Ruiyun Li, PhD, a research associate at the Imperial College London, who has studied undocumented COVID-19 infections, agreed that the findings stress the need for more testing. "The finding is important as it indicates the urgent need to improve the testing and detection capability – the more we test, the more cases could be confirmed," Li says. He also said their approach is interesting because it’s impossible to test everyone. "The estimates based on current ILI surveillance system could help."
The lack of testing is one of the reasons many countries have employed social distancing measures to prevent the spread of the COVID-19 infection. In the U.S., officials have expressed optimism that ramping up widespread antibody testing may help relax distancing measures.
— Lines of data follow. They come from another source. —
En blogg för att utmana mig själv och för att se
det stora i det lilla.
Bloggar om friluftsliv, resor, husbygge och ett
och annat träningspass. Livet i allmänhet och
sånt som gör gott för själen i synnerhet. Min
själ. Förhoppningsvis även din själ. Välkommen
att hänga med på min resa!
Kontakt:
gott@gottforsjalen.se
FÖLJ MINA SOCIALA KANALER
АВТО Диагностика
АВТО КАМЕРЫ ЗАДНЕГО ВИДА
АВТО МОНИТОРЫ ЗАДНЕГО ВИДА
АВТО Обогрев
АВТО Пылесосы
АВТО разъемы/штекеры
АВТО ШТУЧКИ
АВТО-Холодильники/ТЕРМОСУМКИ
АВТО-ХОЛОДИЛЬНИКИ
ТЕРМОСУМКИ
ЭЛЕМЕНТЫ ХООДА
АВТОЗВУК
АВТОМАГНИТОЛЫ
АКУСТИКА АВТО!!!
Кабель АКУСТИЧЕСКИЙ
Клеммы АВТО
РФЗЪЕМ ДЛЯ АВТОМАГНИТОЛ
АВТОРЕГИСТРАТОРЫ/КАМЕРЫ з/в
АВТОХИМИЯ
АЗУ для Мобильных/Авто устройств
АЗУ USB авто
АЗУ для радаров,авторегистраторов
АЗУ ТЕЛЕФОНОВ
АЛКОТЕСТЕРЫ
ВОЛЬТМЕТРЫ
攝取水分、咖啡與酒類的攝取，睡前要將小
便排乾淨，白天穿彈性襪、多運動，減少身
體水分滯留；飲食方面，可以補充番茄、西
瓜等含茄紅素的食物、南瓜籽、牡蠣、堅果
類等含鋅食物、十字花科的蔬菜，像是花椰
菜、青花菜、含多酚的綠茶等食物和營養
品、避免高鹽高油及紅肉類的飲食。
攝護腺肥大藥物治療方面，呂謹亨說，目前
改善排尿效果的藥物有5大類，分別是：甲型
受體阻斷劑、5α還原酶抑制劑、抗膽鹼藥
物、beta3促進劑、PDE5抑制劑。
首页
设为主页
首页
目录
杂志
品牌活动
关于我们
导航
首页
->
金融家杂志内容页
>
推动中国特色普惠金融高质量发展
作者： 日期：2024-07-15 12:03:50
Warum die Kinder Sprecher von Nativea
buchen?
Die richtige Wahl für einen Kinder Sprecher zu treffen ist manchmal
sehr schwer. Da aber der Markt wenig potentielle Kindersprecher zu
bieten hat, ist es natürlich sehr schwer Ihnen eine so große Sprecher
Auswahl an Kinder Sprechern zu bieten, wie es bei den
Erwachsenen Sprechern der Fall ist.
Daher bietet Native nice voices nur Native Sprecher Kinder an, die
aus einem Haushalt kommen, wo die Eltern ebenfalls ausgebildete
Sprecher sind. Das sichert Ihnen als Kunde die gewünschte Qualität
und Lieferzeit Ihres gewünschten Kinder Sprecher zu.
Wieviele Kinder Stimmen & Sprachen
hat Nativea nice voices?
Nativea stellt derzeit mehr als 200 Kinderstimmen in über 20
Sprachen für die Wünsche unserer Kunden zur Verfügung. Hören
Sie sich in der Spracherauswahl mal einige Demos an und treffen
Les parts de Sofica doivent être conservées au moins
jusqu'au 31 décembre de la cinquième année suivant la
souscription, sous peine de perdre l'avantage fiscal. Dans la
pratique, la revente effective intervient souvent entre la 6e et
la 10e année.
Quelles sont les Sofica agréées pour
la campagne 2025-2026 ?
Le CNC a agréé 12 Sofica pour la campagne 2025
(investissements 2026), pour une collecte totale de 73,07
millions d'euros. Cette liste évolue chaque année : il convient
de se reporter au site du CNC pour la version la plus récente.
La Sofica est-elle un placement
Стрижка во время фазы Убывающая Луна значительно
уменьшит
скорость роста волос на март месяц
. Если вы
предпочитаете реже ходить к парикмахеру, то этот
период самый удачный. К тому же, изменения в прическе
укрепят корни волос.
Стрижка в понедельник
Li echoes the researchers' caution that the estimates are just that – estimates -- and the findings do need to be validated by blood tests to show exactly how many people test positive.
Death Rate Questions
The finding of much more widespread infection suggests the infection to fatality rate from COVID-19 might be less than current estimates, which range from 3% from the World Health Organization to 1.4% reported recently by other experts. But the researchers stop short of estimating a revised death rate from their findings.
Fatality rates also depend heavily on how overwhelmed hospitals get and what percentage of cases are tested. The New York Times reported that China’s estimated death rate was 17% in the first week of January, when Wuhan was in its peak, but only 0.7% by late February.
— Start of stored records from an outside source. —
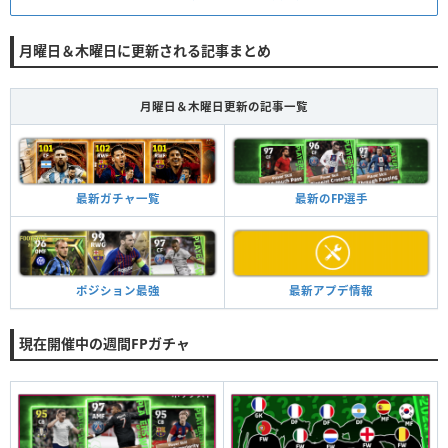
月曜日＆木曜日に更新される記事まとめ
月曜日＆木曜日更新の記事一覧
最新のFP選手
最新ガチャ一覧
最新アプデ情報
ポジション最強
現在開催中の週間FPガチャ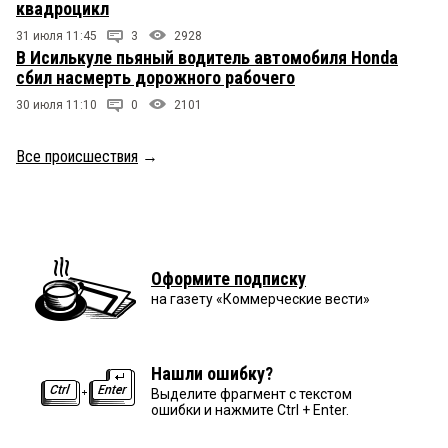
квадроцикл
31 июля 11:45
3
2928
В Исилькуле пьяный водитель автомобиля Honda
сбил насмерть дорожного рабочего
30 июля 11:10
0
2101
Все происшествия
→
Оформите подписку
на газету «Коммерческие вести»
Нашли ошибку?
Выделите фрагмент с текстом
ошибки и нажмите Ctrl + Enter.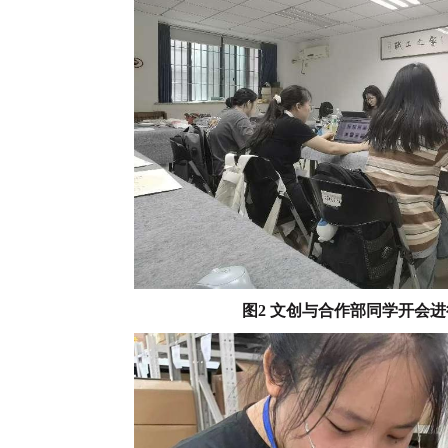
图2 文创与合作部同学开会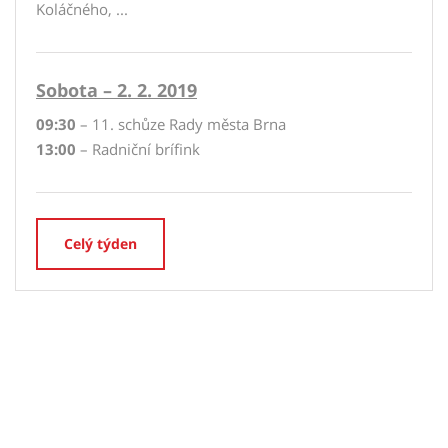
Koláčného, ...
Sobota – 2. 2. 2019
09:30
– 11. schůze Rady města Brna
13:00
– Radniční brífink
Celý týden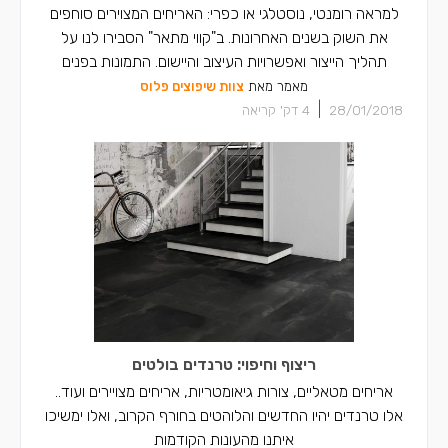
למראה רומנטי, נוסטלגי או כפרי: האריחים המצוירים סוחפים
את השוק בשנים האחרונות. ב"קווי מתאר" הסבירו לנו על
תהליך הייצור ואפשרויות העיצוב והיישום. התמונות בפנים
מאמר מאת
צוות שיפוצים פלוס
|
28/01/2018
4
דק' קריאה
ריצוף וחיפוי: טרנדים בולטים
אריחים מטאליים, צורות גיאומטריות, אריחים מצויירים ועוד..
אלו טרנדים יהיו החדשים והלוהטים בחורף הקרוב, ואלו ימשיכו
איתנו מהעונות הקודמות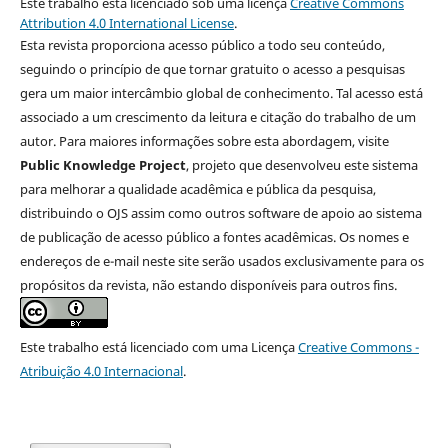
Este trabalho está licenciado sob uma licença
Creative Commons
Attribution 4.0 International License
.
Esta revista proporciona acesso público a todo seu conteúdo,
seguindo o princípio de que tornar gratuito o acesso a pesquisas
gera um maior intercâmbio global de conhecimento. Tal acesso está
associado a um crescimento da leitura e citação do trabalho de um
autor. Para maiores informações sobre esta abordagem, visite
Public Knowledge Project
, projeto que desenvolveu este sistema
para melhorar a qualidade acadêmica e pública da pesquisa,
distribuindo o OJS assim como outros software de apoio ao sistema
de publicação de acesso público a fontes acadêmicas. Os nomes e
endereços de e-mail neste site serão usados exclusivamente para os
propósitos da revista, não estando disponíveis para outros fins.
Este trabalho está licenciado com uma Licença
Creative Commons -
Atribuição 4.0 Internacional
.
Washburne says while their findings suggest a lower fatality rate is possible, it's premature to calculate a death rate from the infection rate the researchers found. Death rate, he says, ''is probably the most important and contentious number for assessing the risk-benefit of costly interventions, such as statewide lockdowns versus more diffuse interventions such as mask wearing."
One bit of missing information may throw off the estimate of the death rate, Washburne says. “If we’re off by 0.1%, that’s 200,000 deaths.”
Washburne says what they’ve done is added a piece of evidence that suggests the growth rate of the virus is faster but that the number of serious cases is fewer. He hopes he can help guide future models if backed up by other evidence.